**TASK OBJECTIVE:** Output the lines from the top of the entries below to the line with "index dip: (142, 182)", both included, exactly and without pictures.

::::

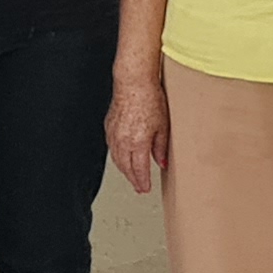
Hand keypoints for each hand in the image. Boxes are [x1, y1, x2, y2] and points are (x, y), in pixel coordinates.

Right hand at [106, 72, 169, 192]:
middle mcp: (123, 141)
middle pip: (126, 168)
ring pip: (117, 160)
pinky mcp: (109, 127)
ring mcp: (114, 135)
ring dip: (124, 170)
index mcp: (137, 143)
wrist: (133, 83)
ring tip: (132, 176)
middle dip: (133, 179)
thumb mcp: (163, 126)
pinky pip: (112, 148)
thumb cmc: (150, 99)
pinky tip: (122, 158)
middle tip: (139, 187)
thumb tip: (161, 162)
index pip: (139, 170)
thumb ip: (161, 147)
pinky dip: (118, 157)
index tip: (145, 188)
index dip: (142, 182)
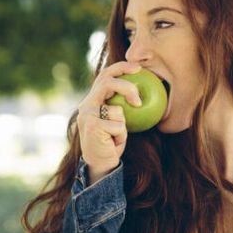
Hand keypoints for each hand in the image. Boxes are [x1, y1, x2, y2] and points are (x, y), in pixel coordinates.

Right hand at [77, 61, 142, 181]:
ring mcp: (87, 115)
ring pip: (118, 110)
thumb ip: (122, 105)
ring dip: (123, 126)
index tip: (139, 68)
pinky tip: (112, 143)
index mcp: (92, 100)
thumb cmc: (112, 142)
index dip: (121, 67)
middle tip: (139, 99)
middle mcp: (86, 105)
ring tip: (115, 136)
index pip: (105, 75)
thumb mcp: (118, 121)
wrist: (100, 164)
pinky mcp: (92, 126)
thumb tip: (145, 90)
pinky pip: (119, 126)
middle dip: (127, 87)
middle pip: (107, 82)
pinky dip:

::::

**SOLUTION TO THE PROBLEM:**
Hand keypoints for each hand in the image. Boxes are [x1, y1, x2, y2] and points are (x, y), in pixel coordinates.

Right hand at [106, 72, 169, 192]:
middle mcp: (123, 141)
middle pip: (126, 168)
ring pip: (117, 160)
pinky mcp: (109, 127)
ring mcp: (114, 135)
ring dip: (124, 170)
index mcp: (137, 143)
wrist: (133, 83)
ring tip: (132, 176)
middle dip: (133, 179)
thumb mcp: (163, 126)
pinky pip: (112, 148)
thumb cmc: (150, 99)
pinky tip: (122, 158)
middle tip: (139, 187)
thumb tip: (161, 162)
index pip: (139, 170)
thumb ip: (161, 147)
pinky dip: (118, 157)
index tip: (145, 188)
index dip: (142, 182)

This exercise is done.